Data extracted from a collection:
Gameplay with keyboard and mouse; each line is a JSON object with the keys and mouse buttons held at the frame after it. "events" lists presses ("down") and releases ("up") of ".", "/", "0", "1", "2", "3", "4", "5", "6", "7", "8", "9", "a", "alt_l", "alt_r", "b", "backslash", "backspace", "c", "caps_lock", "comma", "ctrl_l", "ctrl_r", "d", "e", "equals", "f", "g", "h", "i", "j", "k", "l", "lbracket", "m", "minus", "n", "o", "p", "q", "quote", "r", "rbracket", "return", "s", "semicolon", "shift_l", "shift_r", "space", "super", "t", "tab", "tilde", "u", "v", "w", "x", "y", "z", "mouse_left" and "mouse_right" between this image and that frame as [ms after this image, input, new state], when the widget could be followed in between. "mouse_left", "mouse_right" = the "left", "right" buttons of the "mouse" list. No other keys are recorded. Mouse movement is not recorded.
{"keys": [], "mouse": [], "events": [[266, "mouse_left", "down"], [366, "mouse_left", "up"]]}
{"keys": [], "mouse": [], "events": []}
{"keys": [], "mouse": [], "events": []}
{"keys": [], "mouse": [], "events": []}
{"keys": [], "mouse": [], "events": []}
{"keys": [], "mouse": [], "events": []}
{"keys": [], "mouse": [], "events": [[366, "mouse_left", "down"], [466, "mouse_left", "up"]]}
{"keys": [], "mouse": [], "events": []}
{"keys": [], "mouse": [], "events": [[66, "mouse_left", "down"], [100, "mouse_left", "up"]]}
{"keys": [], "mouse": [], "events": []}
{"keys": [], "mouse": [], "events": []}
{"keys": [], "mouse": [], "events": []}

> Work request
Search the entries above for the word "down", and copy every line where it occurs.

> Answer to this task
Gameplay with keyboard and mouse; each line is a JSON object with the keys and mouse buttons held at the frame after it. "events" lists presses ("down") and releases ("up") of ".", "/", "0", "1", "2", "3", "4", "5", "6", "7", "8", "9", "a", "alt_l", "alt_r", "b", "backslash", "backspace", "c", "caps_lock", "comma", "ctrl_l", "ctrl_r", "d", "e", "equals", "f", "g", "h", "i", "j", "k", "l", "lbracket", "m", "minus", "n", "o", "p", "q", "quote", "r", "rbracket", "return", "s", "semicolon", "shift_l", "shift_r", "space", "super", "t", "tab", "tilde", "u", "v", "w", "x", "y", "z", "mouse_left" and "mouse_right" between this image and that frame as [ms after this image, input, new state], when the widget could be followed in between. "mouse_left", "mouse_right" = the "left", "right" buttons of the "mouse" list. No other keys are recorded. Mouse movement is not recorded.
{"keys": [], "mouse": [], "events": [[266, "mouse_left", "down"], [366, "mouse_left", "up"]]}
{"keys": [], "mouse": [], "events": [[366, "mouse_left", "down"], [466, "mouse_left", "up"]]}
{"keys": [], "mouse": [], "events": [[66, "mouse_left", "down"], [100, "mouse_left", "up"]]}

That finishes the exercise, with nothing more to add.